Operator: Thank you. Next question will be from Ati Modak at Goldman Sachs. Please go ahead.
Ati Modak: Hi, good morning, team.
Jill Evanko: Hey Ari.
Ati Modak: Can you help us understand the moving theses in the 2023 guidance between the $100 million in revenue slippage, what segments that affects? And to Craig’s question from earlier, the synergies and the asset sales that have occurred? And then 2024 guidance seems like it remains unchanged. Did that already contemplate the diversity or are there any offsetting factors there?
Jill Evanko: Yes. Thanks for the question, Ati. So, as we pointed out in our remarks there were a few factors that went into the timing shift. And I’ll say this again, I say it every quarter, two to three months in our business especially now that we have these long, larger projects, it’s really hard to get exact and it’s not lost revenue, it’s timing of the revenue associated with whether that’s POC for supplier deliveries or progress. Whether that’s customers that call us and say, hey, we want to add a capability or tweak a design to get more output from the nameplate production or whether that’s us moving and prioritizing a customer because they have an urgent situation and we get less revenue wreck in a quarter off of that.
So that’s kind of the tactical side of things. And then we had at the end of the second quarter, obviously Roots was in disk ops, but we had expected Cofimco to close pretty close to year end of 2023 as we’re excited that it’s going to close on the 31st of October for that cash in. We hadn’t expected to have the American Fan divestiture done in 2023, but that was really a nice win-win. It’s ending up in a really good home for the fact that it’s 80% plus Navy oriented government, which isn’t core to our business. So those were the couple of divestiture piece that kind of shifted timing for the rest of 2023. When we look ahead to 2024, what we would share here in terms of the outlook being unchanged is while our guide in 2024, we haven’t really given – we had not given a revenue guide, we had given an EBITDA guide.
And we had known the original asset sale perimeter, which I would point out again that we hit the number, the target even with a subset of the original perimeter just seven months post close of the acquisition. But when we look ahead, we had commercial synergies that we talked about on the last question from Craig that now come in stronger earlier into the order book. So that gives us earlier revenue in 2024 that which allows us to cover what we had sold out of the portfolio. If I were distilling it to one answer, that’s really it. And then of course, there’s things like the way that we talked about the step up in first half, the second half, and the timing of when these projects revenue recognition kind of ramps up. And having booked the big LNG order at the end of the second quarter, we see a good line of sight to that revenue ramping up.
We have almost proceed on that, so that revenue really ramping up mid-2024 as well.
Ati Modak: Thank you.
Jill Evanko: Got it.
Operator: Next question will be from Rob Brown at Lake Street Capital. Please go ahead.

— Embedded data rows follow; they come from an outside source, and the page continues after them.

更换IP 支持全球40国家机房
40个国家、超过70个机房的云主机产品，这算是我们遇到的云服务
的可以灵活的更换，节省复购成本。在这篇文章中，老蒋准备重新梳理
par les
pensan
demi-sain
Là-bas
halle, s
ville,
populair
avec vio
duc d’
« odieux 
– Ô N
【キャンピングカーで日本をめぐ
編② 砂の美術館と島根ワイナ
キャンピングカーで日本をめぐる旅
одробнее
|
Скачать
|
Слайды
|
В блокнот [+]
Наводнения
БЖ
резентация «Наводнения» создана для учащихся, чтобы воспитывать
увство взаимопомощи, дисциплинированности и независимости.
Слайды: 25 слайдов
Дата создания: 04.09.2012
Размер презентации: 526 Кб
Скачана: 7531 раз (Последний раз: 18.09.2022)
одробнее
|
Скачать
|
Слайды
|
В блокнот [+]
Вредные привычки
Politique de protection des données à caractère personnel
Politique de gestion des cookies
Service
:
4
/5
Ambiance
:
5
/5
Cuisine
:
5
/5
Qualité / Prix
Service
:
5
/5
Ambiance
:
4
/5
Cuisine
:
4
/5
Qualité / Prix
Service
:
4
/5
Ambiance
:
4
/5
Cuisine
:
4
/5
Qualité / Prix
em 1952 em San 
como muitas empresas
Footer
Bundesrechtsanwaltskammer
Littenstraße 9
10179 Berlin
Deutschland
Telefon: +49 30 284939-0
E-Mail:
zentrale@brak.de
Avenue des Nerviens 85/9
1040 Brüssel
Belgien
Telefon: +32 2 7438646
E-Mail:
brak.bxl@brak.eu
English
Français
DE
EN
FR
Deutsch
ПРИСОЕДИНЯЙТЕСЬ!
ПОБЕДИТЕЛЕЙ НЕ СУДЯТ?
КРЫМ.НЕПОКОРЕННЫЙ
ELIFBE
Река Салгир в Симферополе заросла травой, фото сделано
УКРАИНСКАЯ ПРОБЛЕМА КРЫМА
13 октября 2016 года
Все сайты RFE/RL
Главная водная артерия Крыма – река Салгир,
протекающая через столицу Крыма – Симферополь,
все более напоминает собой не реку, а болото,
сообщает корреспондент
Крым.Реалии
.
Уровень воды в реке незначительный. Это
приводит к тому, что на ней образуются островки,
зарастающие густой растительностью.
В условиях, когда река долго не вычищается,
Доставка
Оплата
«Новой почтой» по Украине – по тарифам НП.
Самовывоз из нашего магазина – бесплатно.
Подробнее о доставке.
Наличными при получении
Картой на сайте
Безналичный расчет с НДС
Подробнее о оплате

Rob Brown: Good morning, Jill and Joe.
Jill Evanko: Hey Rob.
Joe Brinkman: Hey Rob.
Rob Brown: Just wanted to follow up, given the really strong commercial synergies that you’re showing and really better than you expected, how do you see that continuing? Do you expect that to kind of flow through in future periods? And do you sort of think that that can be better than you ultimately expected?
Joe Brinkman: No. We’ve been continually surprised by all the synergy opportunities that we’re seeing. As we pointed out in our remarks pivoting to more of a solutions provider here, you’ve got the traditional cryogenic liquid background of Chart. You’ve got the gas side of the business at Howden really coming together for solutions for customers in the hydrogen space and in other spaces. So, yes, continue to expect more synergy wins as we put these offerings together.